------ DOCUMENT SECTION
True to these theoretical assertions, sensitivity has been empirically linked to health outcomes for-better-and-for-worse [16]. Under stressful conditions, highly sensitive persons are particularly prone to depression [17,18,19], anxiety [20], social phobia [21] and low levels of life satisfaction [22]. But a sensitive disposition has also been associated with improved resilience [23], lowered aggression [24, 25] and fewer problem behaviours [26, 27] where the environmental milieu is supportive. Meanwhile, experimental studies have demonstrated the striking responsiveness of sensitive persons to interventions for depression [28], bullying [29], marital satisfaction [30], and maternal attachment [31], whereas non-sensitive individuals were largely indifferent to these intervention efforts.

While these findings are promising, they remain fragmented, with sensitivity often operationalised through different markers of nervous system functioning. These markers stem from various levels of analysis, including temperament and behaviour, brain structure and neural circuitry, physiological functioning, and genetic variation [16, 32]. Currently, the most widespread measure of environmental sensitivity is the self-report Highly Sensitive Person (or Child) scale, which assesses temperament characteristics related to sensory processing and overwhelm [12, 33]. At the physiological level, mean arterial blood pressure [34], blood volume pulse amplitude [35], pubertal timing [36], respiratory sinus arrythmia [26], and cortisol reactivity [37, 38] have all been implicated in interindividual differences in sensitivity. Putative genetic markers of sensitivity include candidate genes such as DRD4 [27], 5-HTTLPR [39,40,41], and COMT [42], amongst others [43], as well as GWAS-derived polygenic scores (PGS) [15]. Although these markers have, independently, provided evidence supporting ES, there have been few attempts to examine multiple sensitivity markers together, within the same cohort, to discern their degree of correlation, and whether they similarly predict behavioural outcomes such as mental health.

Motivated by this knowledge gap, the aim of the current study was to explore the intercorrelations between mental health and several sensitivity markers across multiple levels of analysis, in a large sample of Syrian refugee children. Previously, we reported the extent of mental health issues in this sample [44], noting that 36.9% of the children met diagnostic criteria for post-traumatic stress disorder (PTSD), 20.1% for depression, 26.9% for externalising disorders, and 47.8% for anxiety. Here, we examined these mental health outcomes in relation to markers of sensitivity covering psychological (self-reported sensitivity), physiological (hair hormones) and genetic (polygenic scores for sensitivity-related traits) levels of analysis. We hypothesised that sensitivity markers would a) meaningfully correlate with each other due to their shared relationship with nervous system functioning, and b) similarly predict mental health outcomes. Additionally, we hypothesised that, on balance, high sensitivity would predict worse mental health in the stressful refugee context.

Methods and materials

Study participants

Participants included 1591 Syrian refugee children (and their caregivers) recruited as part of the biological pathways of risk and resilience (BIOPATH) study, detailed elsewhere [44, 45]. Children were 11 years old on average, with an even split in sex (53% female), at the baseline (wave 1) visit. During follow-up (one year after baseline; wave 2), 1000 dyads were successfully recontacted. Importantly, children lost to follow-up were not significantly different on any of the study variables (Supplementary Table S1). Ethical approval was granted by the Institutional Review Board at the University of Balamand/Saint George Hospital University Medical Centre, Lebanon (ref: IRB/O/024-16/1815), the Lebanese National Consultative Committee on Ethics, and the Ministry of Health.
------------
------ DATA EXTRACTS
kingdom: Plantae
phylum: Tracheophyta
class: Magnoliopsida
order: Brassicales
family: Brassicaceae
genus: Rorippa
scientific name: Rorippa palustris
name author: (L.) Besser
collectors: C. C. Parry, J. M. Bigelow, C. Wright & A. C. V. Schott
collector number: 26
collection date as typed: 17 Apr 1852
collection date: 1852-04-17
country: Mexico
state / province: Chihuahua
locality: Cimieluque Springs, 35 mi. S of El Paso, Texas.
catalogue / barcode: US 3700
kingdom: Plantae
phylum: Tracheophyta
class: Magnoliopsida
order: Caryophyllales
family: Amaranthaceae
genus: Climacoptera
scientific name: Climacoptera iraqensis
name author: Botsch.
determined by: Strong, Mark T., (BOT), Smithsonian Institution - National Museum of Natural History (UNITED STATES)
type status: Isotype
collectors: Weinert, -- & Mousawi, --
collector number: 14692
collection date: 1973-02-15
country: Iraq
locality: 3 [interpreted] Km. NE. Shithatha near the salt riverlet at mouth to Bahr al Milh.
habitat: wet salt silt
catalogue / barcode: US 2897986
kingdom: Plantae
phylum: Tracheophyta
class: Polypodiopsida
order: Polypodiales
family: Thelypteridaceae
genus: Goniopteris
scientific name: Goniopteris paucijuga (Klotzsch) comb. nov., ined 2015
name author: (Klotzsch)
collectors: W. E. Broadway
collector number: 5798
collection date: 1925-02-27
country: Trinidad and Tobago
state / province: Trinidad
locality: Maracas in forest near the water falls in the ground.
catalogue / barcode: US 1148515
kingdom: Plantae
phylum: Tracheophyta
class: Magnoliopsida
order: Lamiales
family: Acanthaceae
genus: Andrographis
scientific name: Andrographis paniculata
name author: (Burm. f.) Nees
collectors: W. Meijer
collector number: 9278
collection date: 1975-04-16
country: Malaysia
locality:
------------
THINGS TO DO -
a. In the excerpt on sensitivity in Syrian refugee children, what percentage of the children met diagnostic criteria for post-traumatic stress disorder?
b. Carry on the excerpt on sensitivity in Syrian refugee children, starting after its final sentence about ethical approval.

ANSWERS TO THE PROBLEMS -
a. 36.9%

b.
Instruments

All instruments were translated into Arabic following a published protocol [46], and piloted in the same target population to maximise psychometric performance.

Demographic data

Children were asked to supply demographic data on their gender, age, nationality, general health, and health behaviours (e.g. smoking). As covariates for hair hormone analyses, the frequency of hair washing and hair alterations (e.g. chemical straightening, dyes) was noted. Caregivers corroborated responses supplied by children where possible.

Mental health outcomes

Childhood depression was measured through the Centre for Epidemiological Studies Depression Scale for Children (CES-DC). The CES-DC is a self-report questionnaire assessing the frequency of symptoms of depression in children and adolescents [47]. The instrument comprises 20 items, scored on a scale from 0 to 3, with higher scores indicating more frequent symptoms. Following pilot testing for the BIOPATH study, the instrument was reduced to 10 items (loading onto a single factor) that were more understandable by refugee children. Internal consistency reliability for the remaining 10 items was high (α = 0.88).

To measure PTSD, we used the Child PTSD Symptom Scale (CPSS). The CPSS is a 17-item self-report instrument assessing the severity of DSM-IV PTSD symptoms for use in children aged 8–18 [48]. Item responses are captured on a scale from 0 to 3, with higher scores indicating more frequent symptoms. The CPSS shares a 0.80 correlation with the Child Posttraumatic Stress Reaction Index [49], suggesting strong convergent validity. In the present study, the CPSS demonstrated high internal consistency reliability (Cronbach’s α = 0.91).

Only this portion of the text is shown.